GIVEN REQUEST A
Answer these questions from the data lake querying article:
(i) Which article in its blog series is this one?
(ii) How large is the lineitem table in the raw CSV version of the dataset?
(iii) About how many partitions does each partitioned table have?
GIVEN REQUEST B
Please list every version of the TPC-H dataset that the data lake querying article describes, each with its total size.
GIVEN REQUEST C
Carry on the data lake querying article after its last sentence.

DOCUMENT SEGMENT
■ ■ ■

Data Lake querying in AWS - Databricks

Data Lake Querying in AWS – Databricks

This is the fifth article in the ‘Data Lake Querying in AWS’ blog series, in which we introduce different technologies to query data lakes in AWS, i.e. in S3. In the first article of the series, we discussed how to optimise data lakes by using proper file formats (Apache Parquet) and other optimisation mechanisms (partitioning); we also introduced the concept of the data lakehouse. We demonstrated a couple of ways to convert raw datasets, which usually come in CSV, into partitioned Parquet files with Athena and Glue. In that example, we used a dataset from the popular TPC-H benchmark, from which we generated three versions of the dataset:

  • Raw (CSV): 100 GB, the largest tables are lineitem with 76GB and orders with 16GB, split into 80 files.
  • Parquets without partitions: 31.5 GB, the largest tables are lineitem with 21GB and orders with 4.5GB, also split into 80 files.
  • Partitioned Parquets: 32.5 GB, the largest tables, which are partitioned, are lineitem with 21.5GB and orders with 5GB, with one partition per day; each partition has one file and there around 2,000 partitions for each table. The rest of the tables are left unpartitioned.

■ ■ ■

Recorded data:

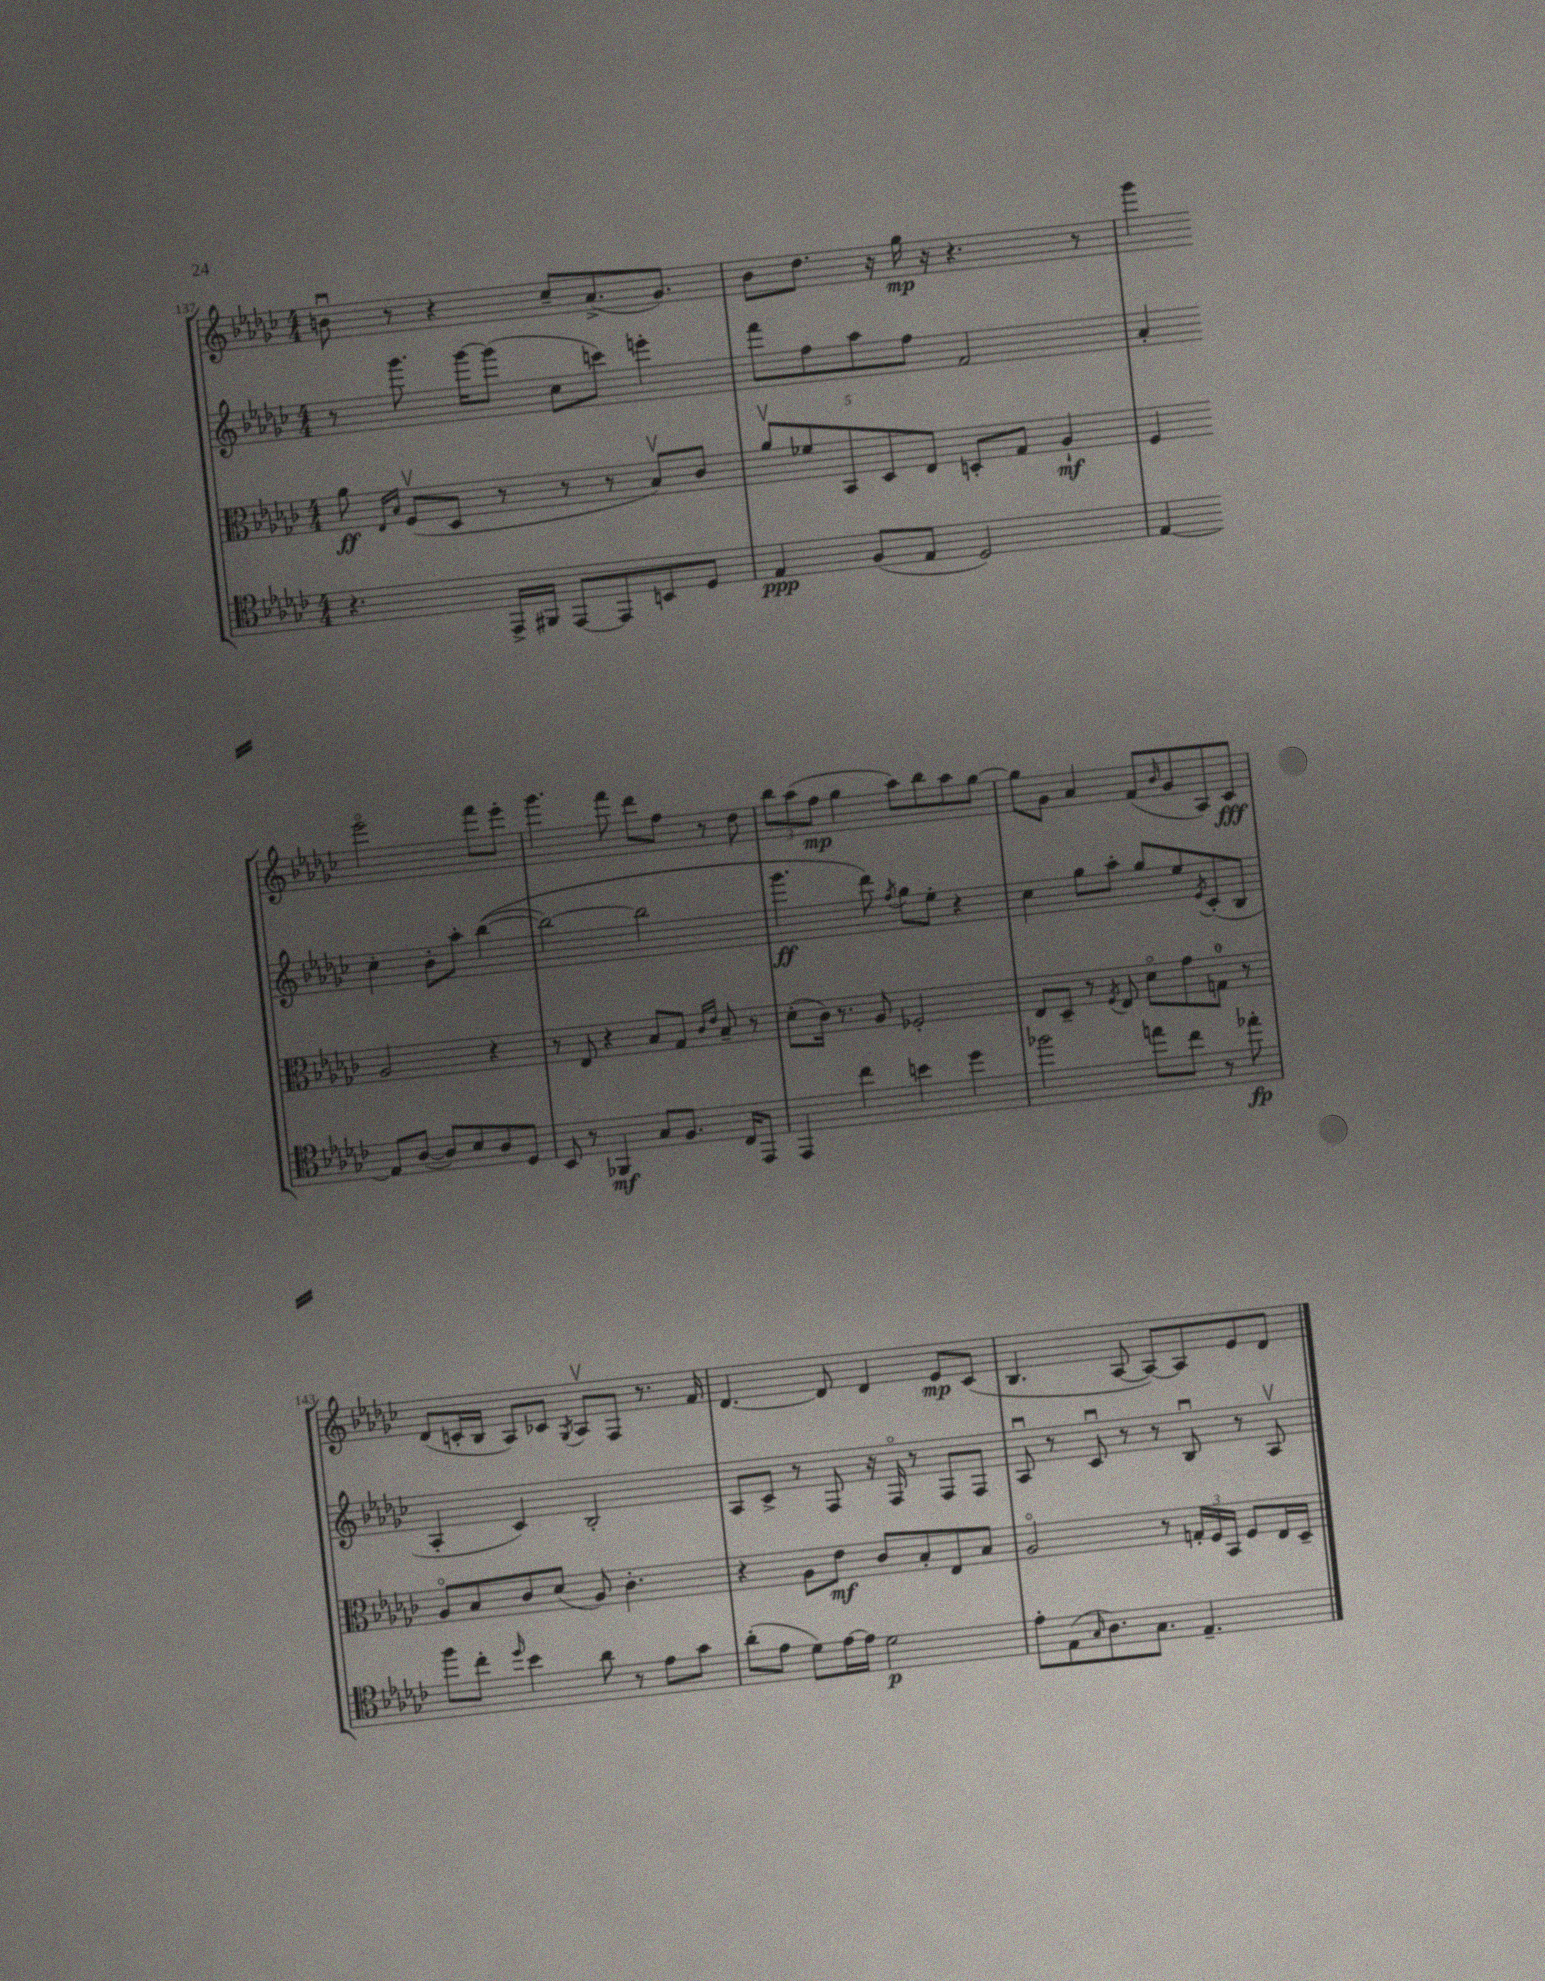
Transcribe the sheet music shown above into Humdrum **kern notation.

**kern	**dynam	**kern	**dynam	**kern	**dynam	**kern	**dynam
*part4	*part4	*part3	*part3	*part2	*part2	*part1	*part1
*staff4	*staff4	*staff3	*staff3	*staff2	*staff2	*staff1	*staff1
*clefC4	*	*clefC3	*	*clefG2	*	*clefG2	*
*k[b-e-a-d-g-c-]	*	*k[b-e-a-d-g-c-]	*	*k[b-e-a-d-g-c-]	*	*k[b-e-a-d-g-c-]	*
*M4/4	*	*M4/4	*	*M4/4	*	*M4/4	*
=137	=137	=137	=137	=137	=137	=137	=137
4.r	.	8a-\	ff	8r	.	8bnu\	.
.	.	16qqE-/LL	.	.	.	.	.
.	.	16qqB-/JJ	.	.	.	.	.
.	.	(8Fv/L	.	8.ggg-\	.	8r	.
.	.	8D-/J	.	.	.	4r	.
.	.	.	.	[16ggg-\KL	.	.	.
16EE-^/LL	.	8r	.	(8ggg-\J]	.	.	.
16FF#X/JJ	.	.	.	.	.	.	.
[8EE-/L	.	8r	.	8cc-\L	.	8cc-~/L	.
8EE-/]	.	8r	.	8cccn\J)	.	(8.a-^/	.
8BBn/	.	8B-v/L)	.	4eeen'\	.	.	.
.	.	.	.	.	.	8.g-/J)	.
8D-/J	.	8c-/J	.	.	.	.	.
=138	=138	=138	=138	=138	=138	=138	=138
4E-/	ppp	10a-v/L	.	8fff\L	.	8b-\L	.
.	.	10f-X/	.	.	.	.	.
.	.	.	.	8ff\	.	8.dd-\J	.
.	.	10BB-/	.	.	.	.	.
(8F/L	.	.	.	8aa-\	.	.	.
.	.	10D-/	.	.	.	.	.
.	.	.	.	.	.	16r	.
8E-/J	.	.	.	8ff\J	.	16gg-\	mp
.	.	10E-/J	.	.	.	.	.
.	.	.	.	.	.	16r	.
2D-/)	.	8Dn'/L	.	2f/	.	4.r	.
.	.	8G-/J	.	.	.	.	.
.	.	4A-`/	mf	.	.	.	.
.	.	.	.	.	.	8r	.
=139	=139	=139	=139	=139	=139	=139	=139
[4E-/	.	4F/	.	4a-'/	.	4ggg-\	.
8E-/L]	.	2A-/	.	4cc-'\	.	2eee-\	.
([8A-/J	.	.	.	.	.	.	.
8A-/L])	.	.	.	8b-'\L	.	.	.
8B-/	.	.	.	8aa-'\J	.	.	.
8A-/	.	4r	.	(([4bb-\	.	8fff\L	.
8D-/J	.	.	.	.	.	8eee-'\J	.
!!LO:LB:g=z
=140	=140	=140	=140	=140	=140	=140	=140
8BB-/	.	8r	.	2bb-\_)	.	4.ggg-\	.
8r	.	8E-/	.	.	.	.	.
4FF-X/	mf	4r	.	.	.	.	.
.	.	.	.	.	.	8fff\	.
8G-/L	.	8B-/L	.	2bb-\]	.	8ddd-\L	.
8.F/J	.	8G-/J	.	.	.	8ff\J	.
.	.	16qqc-/LL	.	.	.	.	.
.	.	16qqe-/JJ	.	.	.	.	.
.	.	8B-~/	.	.	.	8r	.
16C-/KL	.	.	.	.	.	.	.
8EE-/J	.	8r	.	.	.	8dd-\	.
=141	=141	=141	=141	=141	=141	=141	=141
4EE-/	.	(8d-'\L	.	4.ggg-\	ff	12bb-\L	.
.	.	.	.	.	.	(12aa-\	.
.	.	16c-\Jk)	.	.	.	.	.
.	.	.	.	.	.	12ff\J	mp
.	.	8.r	.	.	.	.	.
4cc-\	.	.	.	.	.	4gg-\	.
.	.	8A-/	.	8ddd-\)	.	.	.
.	.	.	.	8qff/	.	.	.
4bn\	.	2F-X'/	.	8gg-\L	.	8aa-\L)	.
.	.	.	.	8ee-'\J	.	8bb-\	.
4dd-\	.	.	.	4r	.	8aa-\	.
.	.	.	.	.	.	[8gg-\J	.
=142	=142	=142	=142	=142	=142	=142	=142
2ff-X\	.	8E-/L	.	4cc-\	.	8gg-\L]	.
.	.	8D-~/J	.	.	.	8g-\J	.
.	.	8r	.	8gg-\L	.	4a-/	.
.	.	8qF/	.	.	.	.	.
.	.	8E-/	.	8aa-'\J	.	.	.
8een\L	.	8d-\L	.	8gg-/L	.	(8f/L	.
.	.	.	.	.	.	16qqb-/	.
8cc-\J	.	8g-\	.	8ee-/	.	8g-/	.
.	.	.	.	8qe-/	.	.	.
8r	.	8Gn\J	.	(8c-'/	.	8A-/)	.
8ee-X'\	fp	8r	.	8B-/J	.	8c-/J	fff
!!LO:LB:g=z
=143	=143	=143	=143	=143	=143	=143	=143
8ff\L	.	8A-/L	.	4A-'/	.	(8d-/L	.
8cc-'\J	.	8B-/	.	.	.	16cn'/L	.
.	.	.	.	.	.	16B-/JJ	.
16qqdd-/	.	.	.	.	.	.	.
4b-\	.	8c-/	.	4c-/)	.	8A-/L)	.
.	.	(8d-/J	.	.	.	8c-X/J	.
.	.	.	.	.	.	8qG-/	.
8a-\	.	8A-/)	.	2B-'/	.	8A-v/L	.
8r	.	4.c-'\	.	.	.	8F/J	.
8e-\L	.	.	.	.	.	8.r	.
8g-\J	.	.	.	.	.	.	.
.	.	.	.	.	.	16f/	.
=144	=144	=144	=144	=144	=144	=144	=144
(8a-'\L	.	4r	.	8A-/L	.	[4.d-/	.
8e-\J	.	.	.	8c-^/J	.	.	.
8d-\L)	.	8A-\L	.	8r	.	.	.
[16e-\L	.	8e-\J	mf	8F/	.	8d-/]	.
16e-\JJ]	.	.	.	.	.	.	.
2d-\	p	8c-/L	.	16r	.	4d-/	.
.	.	.	.	16F/	.	.	.
.	.	8B-'/	.	8r	.	.	.
.	.	8E-/	.	8F/L	.	8e-/L	mp
.	.	8B-/J	.	8F/J	.	(8c-/J	.
=145	=145	=145	=145	=145	=145	=145	=145
8e-'\L	.	2A-/	.	8A-u/	.	4.B-/	.
(8E-\	.	.	.	8r	.	.	.
16qqG-/	.	.	.	.	.	.	.
8.A-\)	.	.	.	8c-u/	.	.	.
.	.	.	.	8r	.	[8A-/	.
8.G-\J	.	.	.	.	.	.	.
.	.	8r	.	8r	.	8A-/L_)	.
4.E-~/	.	24Gn'/LL	.	8B-u/	.	8A-/]	.
.	.	24F/	.	.	.	.	.
.	.	24BB-/JJ	.	.	.	.	.
.	.	8F/L	.	8r	.	8e-/	.
.	.	16E-/L	.	8A-v/	.	8d-/J	.
.	.	16D-~/JJ	.	.	.	.	.
==	==	==	==	==	==	==	==
*-	*-	*-	*-	*-	*-	*-	*-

■ ■ ■

WRITTEN ANSWER A
(i) The fifth.
(ii) 76GB.
(iii) Around 2,000.

WRITTEN ANSWER B
- Raw (CSV): 100 GB
- Parquets without partitions: 31.5 GB
- Partitioned Parquets: 32.5 GB

WRITTEN ANSWER C
Starting with that first blog, we have been showing different technologies to query data in S3. In the second article we ran queries (also defined by the TPC-H benchmark) with Athena and compared the performance depending on the dataset characteristics. As expected, the best performance was observed with Parquet files. However, we determined that for some situations, a pure data lake querying engine like Athena may not be the best choice, so in the third article we introduced Redshift as an alternative for situations in which Athena is not recommended. As we discussed in that blog, Amazon Redshift is a highly scalable AWS data warehouse with its own data structure that optimises queries; and in combination S3 and Athena it can be used to build a data lakehouse in AWS. Nonetheless, there are many data warehouses and data lakehouses in the market with their own pros and cons, and depending on your requirements there may be other more suitable technologies.

 

In the fourth article of this series we introduced Snowflake, an excellent data warehouse that can save on costs and optimises the resources assigned to our workloads, going beyond data warehousing since it can also tackle data lakehouse scenarios in which the data lake and the transformation engine are provided by the same technology.

 

In this article, we will look at Databricks, another data lakehouse technology that is widely used to work on top on existing data lakes. We have already talked about Databricks in past blogs like in: Mapping Data Flows in Azure Data Factory, Cloud Analytics on Azure: Databricks vs HDInsight vs Data Lake Analytics,  and Hybrid ETL with Talend and Databricks.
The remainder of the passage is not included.